* [CONSIGNE]:
Restituez à l'identique et en entier l'article sur la circulaire accordant des titres de séjour aux clandestins qui dénoncent leurs passeurs.

* [DOCUMENT SOURCE]:
------------------------------------
Le Monde , le 5 février 2009

Une "excellente mauvaise idée". C'est ainsi que Pierre Henry, directeur général de France terre d'asile, qualifie la circulaire signée jeudi 5 février par le ministre de l'immigration, Eric Besson. Inspiré d'une directive européenne d'avril 2004, ce texte permet aux préfets d'attribuer des titres de séjour provisoires de six mois minimum aux immigrés clandestins qui acceptent de dénoncer leurs passeurs. France terre d'asile a aussitôt dénoncé dans un communiqué un projet "spectaculairement inefficace", soulignant qu'une mesure similaire prise en 2003 par le ministre de l'intérieur Nicolas Sarkozy envers les prostituées n'avait pas amélioré leur sort. Mais au-delà même de l'inefficacité du dispositif, c'est le "danger" qu'il fait courir aux clandestins acceptant de collaborer avec la police qui inquiète le directeur général de l'association : Conscient du risque inhérent à cette collaboration entre clandestins et services de police, Jean-Marie Bockel, membre du gouvernement et président de la Gauche moderne (parti allié à l'UMP), s'est dit "d'accord" avec le ministre de l'immigration à une condition : "que ceux qui osent soient protégés". "Il faut être efficace en leur permettant de ne pas être l'objet de représailles", a-t-il insisté.

"DÉLATION"
------------------------------------
* [INFORMATIONS AFFICHÉES]:
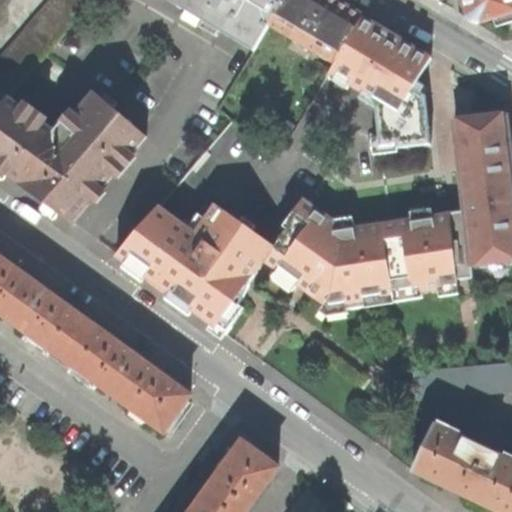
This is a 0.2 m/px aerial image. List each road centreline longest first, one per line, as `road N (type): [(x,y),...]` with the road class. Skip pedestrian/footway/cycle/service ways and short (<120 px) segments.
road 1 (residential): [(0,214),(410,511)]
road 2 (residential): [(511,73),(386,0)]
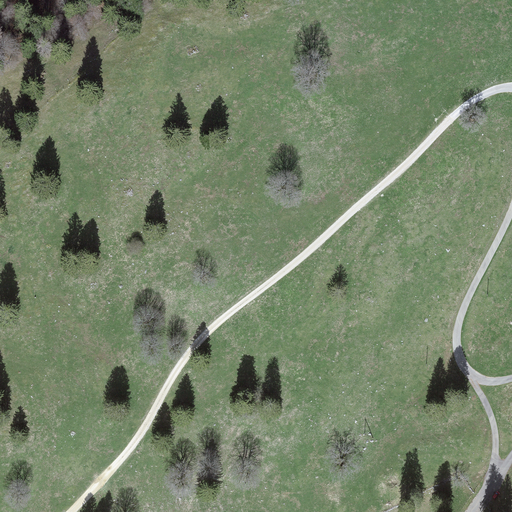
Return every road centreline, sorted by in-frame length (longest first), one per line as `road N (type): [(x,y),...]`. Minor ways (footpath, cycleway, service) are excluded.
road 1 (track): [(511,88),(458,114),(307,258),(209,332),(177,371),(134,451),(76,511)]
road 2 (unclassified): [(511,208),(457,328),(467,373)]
------------------------------------
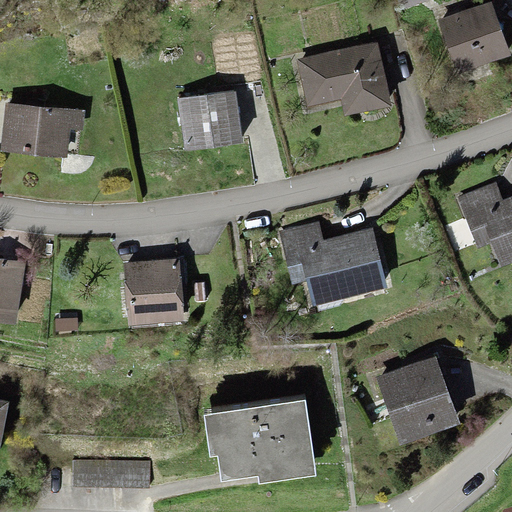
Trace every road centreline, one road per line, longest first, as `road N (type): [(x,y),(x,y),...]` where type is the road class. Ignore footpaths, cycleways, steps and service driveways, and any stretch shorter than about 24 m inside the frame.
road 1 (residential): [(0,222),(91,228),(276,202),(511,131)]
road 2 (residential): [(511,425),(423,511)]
------------------------------------
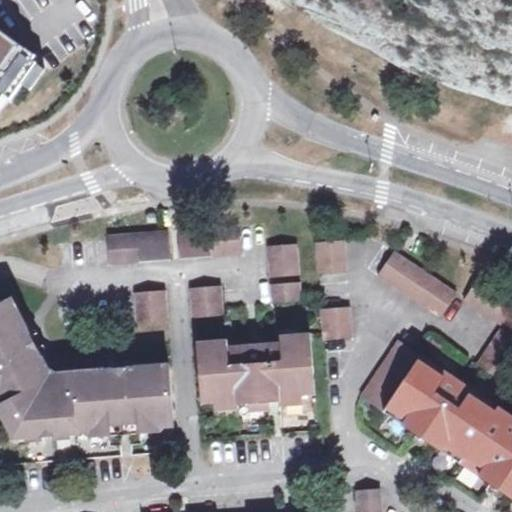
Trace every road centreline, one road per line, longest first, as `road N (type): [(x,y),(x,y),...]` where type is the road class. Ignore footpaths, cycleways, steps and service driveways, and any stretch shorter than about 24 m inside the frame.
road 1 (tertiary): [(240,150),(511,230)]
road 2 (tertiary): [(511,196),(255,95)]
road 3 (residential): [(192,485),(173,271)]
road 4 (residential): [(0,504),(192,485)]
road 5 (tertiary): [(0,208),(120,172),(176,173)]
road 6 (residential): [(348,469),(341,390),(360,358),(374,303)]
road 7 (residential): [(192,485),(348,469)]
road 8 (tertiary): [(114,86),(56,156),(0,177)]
------------------------------------
* [RÉSULTAT ATTENDU]:
Le Monde , le 5 février 2009

Une "excellente mauvaise idée". C'est ainsi que Pierre Henry, directeur général de France terre d'asile, qualifie la circulaire signée jeudi 5 février par le ministre de l'immigration, Eric Besson. Inspiré d'une directive européenne d'avril 2004, ce texte permet aux préfets d'attribuer des titres de séjour provisoires de six mois minimum aux immigrés clandestins qui acceptent de dénoncer leurs passeurs. France terre d'asile a aussitôt dénoncé dans un communiqué un projet "spectaculairement inefficace", soulignant qu'une mesure similaire prise en 2003 par le ministre de l'intérieur Nicolas Sarkozy envers les prostituées n'avait pas amélioré leur sort. Mais au-delà même de l'inefficacité du dispositif, c'est le "danger" qu'il fait courir aux clandestins acceptant de collaborer avec la police qui inquiète le directeur général de l'association : Conscient du risque inhérent à cette collaboration entre clandestins et services de police, Jean-Marie Bockel, membre du gouvernement et président de la Gauche moderne (parti allié à l'UMP), s'est dit "d'accord" avec le ministre de l'immigration à une condition : "que ceux qui osent soient protégés". "Il faut être efficace en leur permettant de ne pas être l'objet de représailles", a-t-il insisté.

"DÉLATION"